Er sei nur Sänger und Gitarrist einer Band, betonte Bowie immer wieder, und versuche sich gelegentlich im Saxophonspiel. Eigentlich hatte er im Interview anonym bleiben wollen, aber aus Ludwigsburg war durchgesickert, dass bisher nur wenige Karten für den Auftritt von Tin Machine verkauft worden waren. Ich gab David Bowie zu verstehen, dass die Band zu gut für einen halb leeren Saal sei und eine solche Pleite nicht verdient hätte. Er murrte zunächst nur und mischte sich dann wie eben beschrieben vehement ins Gespräch, und ich ließ, wie aus Versehen, den Namen David Bowie fallen.
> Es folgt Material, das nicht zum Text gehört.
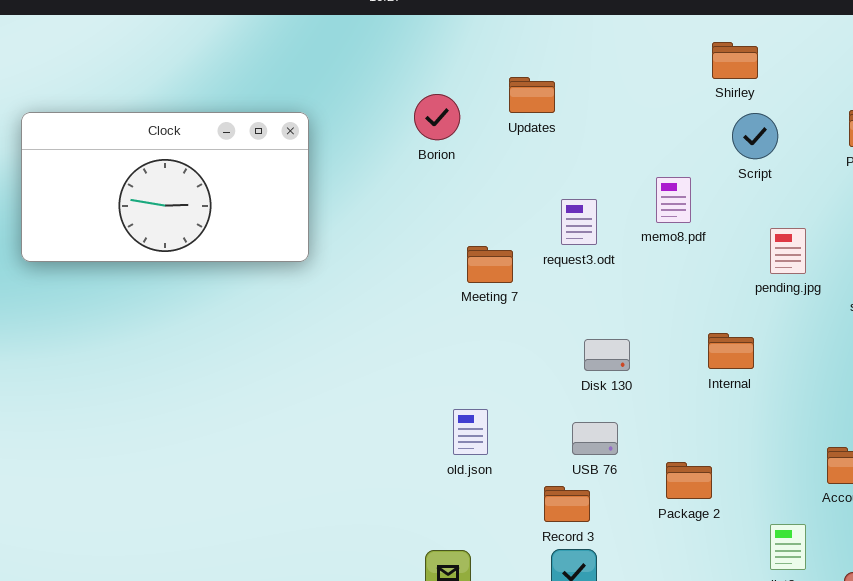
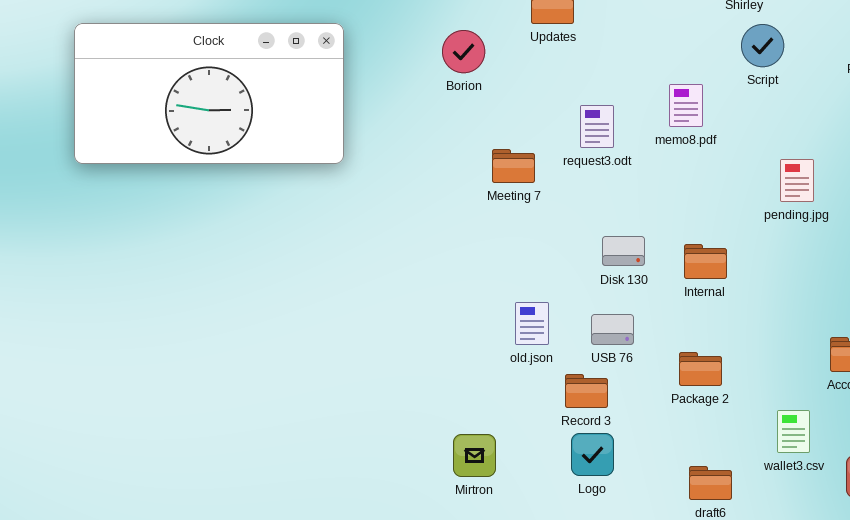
Borion: [414,94,460,140] -> [442,30,485,73], moved
pending.jpg: [770,228,806,274] -> [780,159,814,202], moved
Internal: [708,333,754,369] -> [684,244,727,279], moved
old.json: [453,409,488,455] -> [515,302,549,345], moved

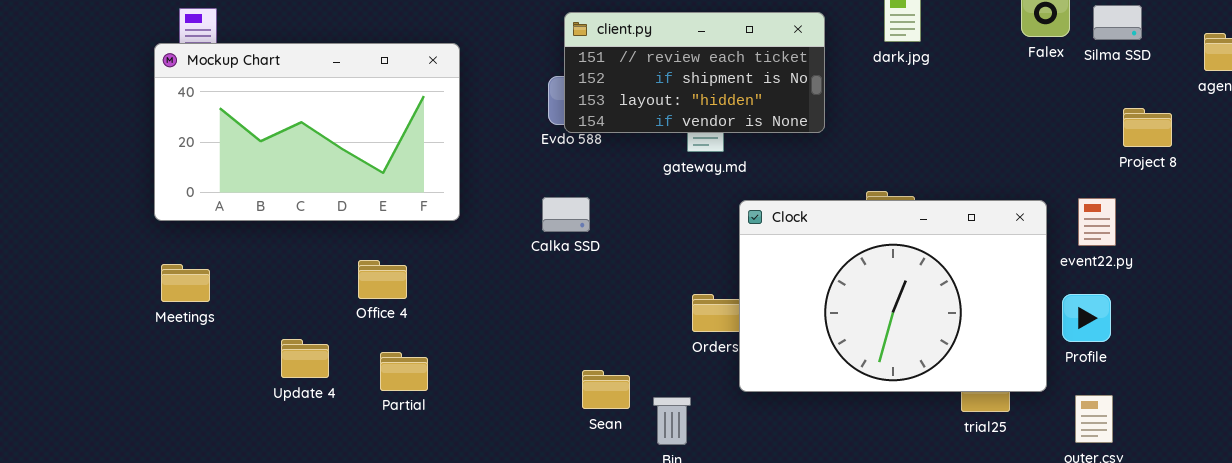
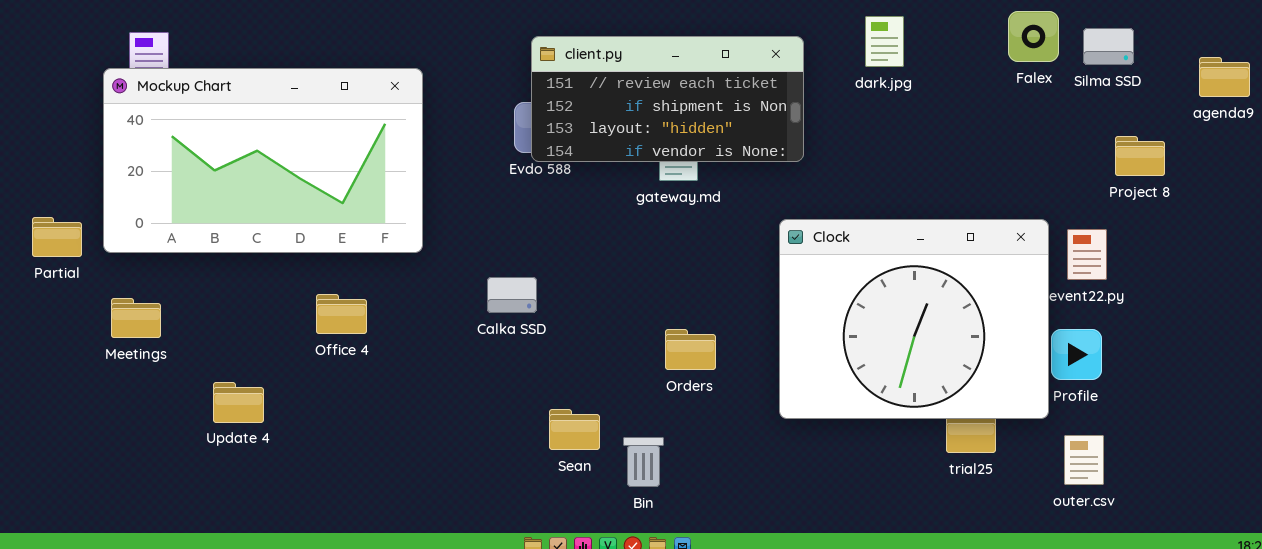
Calka SSD: [542,197,590,232] -> [487,277,537,313], moved
Clock: [739,200,1047,392] -> [779,219,1049,419], moved, resized
Update 4: [281,339,329,378] -> [213,382,264,423], moved
Partial: [380,352,428,391] -> [32,217,82,257], moved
Es gab keinen Protest seitens des Meisters.

Leider konnte ich an diesem Abend nicht zu Tin Machine gehen, weil ich in die ausverkaufte Stuttgarter Hanns-Martin-Schleyer-Halle musste, um einen Bericht vom Auftritt der Gypsy Kings zu machen, die ich in der Konzertpause auch kurz kennenlernte.

Ein Freund, der Tin Machine in Ludwigsburg gesehen hatte, sagte mir später, es wäre ein Konzert einer Rockband gewesen, deren Identität eigentlich egal gewesen sei. Aber er habe in der zweiten Reihe vor der Bühne gestanden mit dem Bewusstsein, da oben, der Typ, nur drei Meter weg von mir, das ist der Bowie. Und deshalb sei es doch ein ganz besonderer Abend gewesen.

Ich habe David Bowie in den folgenden Jahren noch öfter getroffen, zuletzt in Paris bei einem Round-Table-Gespräch, bei dem jeweils vier bis sechs Journalisten in einer Gesprächsrunde zum Zuge kommen. Er war genauso freundlich und aufgeräumt wie bei unserem ersten Zusammentreffen in Stuttgart, obwohl es diesmal um ihn als Rockstar mit einem neuen Album ging, den großen David Bowie eben. Ein absoluter Profi, der mit einem geschätzten Vermögen von 900 Millionen Euro zu den reichsten Künstlern der Welt gehört.